__WHAT THE TASK REQUIRES__
Could you format every line of the records below as a JSON list of strings, with one string per line and blank lines left out?

__DATA FOR PROCESSING__
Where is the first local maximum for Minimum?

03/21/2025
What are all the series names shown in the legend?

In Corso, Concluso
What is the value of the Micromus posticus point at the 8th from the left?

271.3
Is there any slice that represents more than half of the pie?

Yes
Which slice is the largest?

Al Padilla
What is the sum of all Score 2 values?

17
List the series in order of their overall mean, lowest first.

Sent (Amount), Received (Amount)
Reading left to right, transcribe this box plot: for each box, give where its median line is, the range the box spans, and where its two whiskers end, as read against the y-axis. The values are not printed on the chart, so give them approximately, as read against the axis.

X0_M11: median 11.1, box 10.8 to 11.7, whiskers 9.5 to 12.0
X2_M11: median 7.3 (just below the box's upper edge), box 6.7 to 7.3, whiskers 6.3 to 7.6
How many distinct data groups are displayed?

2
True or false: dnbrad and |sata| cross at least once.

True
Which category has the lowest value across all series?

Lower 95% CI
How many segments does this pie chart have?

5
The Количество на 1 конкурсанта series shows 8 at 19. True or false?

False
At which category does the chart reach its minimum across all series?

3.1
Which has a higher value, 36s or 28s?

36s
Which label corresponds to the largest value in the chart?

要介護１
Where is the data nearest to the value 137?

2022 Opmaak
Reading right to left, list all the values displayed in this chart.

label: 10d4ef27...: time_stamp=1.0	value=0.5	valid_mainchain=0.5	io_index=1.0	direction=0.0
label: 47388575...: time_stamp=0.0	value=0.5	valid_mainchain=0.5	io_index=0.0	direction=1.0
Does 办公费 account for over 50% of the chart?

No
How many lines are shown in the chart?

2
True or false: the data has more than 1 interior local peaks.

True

__TASK ANSWER__
[
  "Where is the first local maximum for Minimum?",
  "03/21/2025",
  "What are all the series names shown in the legend?",
  "In Corso, Concluso",
  "What is the value of the Micromus posticus point at the 8th from the left?",
  "271.3",
  "Is there any slice that represents more than half of the pie?",
  "Yes",
  "Which slice is the largest?",
  "Al Padilla",
  "What is the sum of all Score 2 values?",
  "17",
  "List the series in order of their overall mean, lowest first.",
  "Sent (Amount), Received (Amount)",
  "Reading left to right, transcribe this box plot: for each box, give where its median line is, the range the box spans, and where its two whiskers end, as read against the y-axis. The values are not printed on the chart, so give them approximately, as read against the axis.",
  "X0_M11: median 11.1, box 10.8 to 11.7, whiskers 9.5 to 12.0",
  "X2_M11: median 7.3 (just below the box's upper edge), box 6.7 to 7.3, whiskers 6.3 to 7.6",
  "How many distinct data groups are displayed?",
  "2",
  "True or false: dnbrad and |sata| cross at least once.",
  "True",
  "Which category has the lowest value across all series?",
  "Lower 95% CI",
  "How many segments does this pie chart have?",
  "5",
  "The Количество на 1 конкурсанта series shows 8 at 19. True or false?",
  "False",
  "At which category does the chart reach its minimum across all series?",
  "3.1",
  "Which has a higher value, 36s or 28s?",
  "36s",
  "Which label corresponds to the largest value in the chart?",
  "要介護１",
  "Where is the data nearest to the value 137?",
  "2022 Opmaak",
  "Reading right to left, list all the values displayed in this chart.",
  "label: 10d4ef27...: time_stamp=1.0\tvalue=0.5\tvalid_mainchain=0.5\tio_index=1.0\tdirection=0.0",
  "label: 47388575...: time_stamp=0.0\tvalue=0.5\tvalid_mainchain=0.5\tio_index=0.0\tdirection=1.0",
  "Does 办公费 account for over 50% of the chart?",
  "No",
  "How many lines are shown in the chart?",
  "2",
  "True or false: the data has more than 1 interior local peaks.",
  "True"
]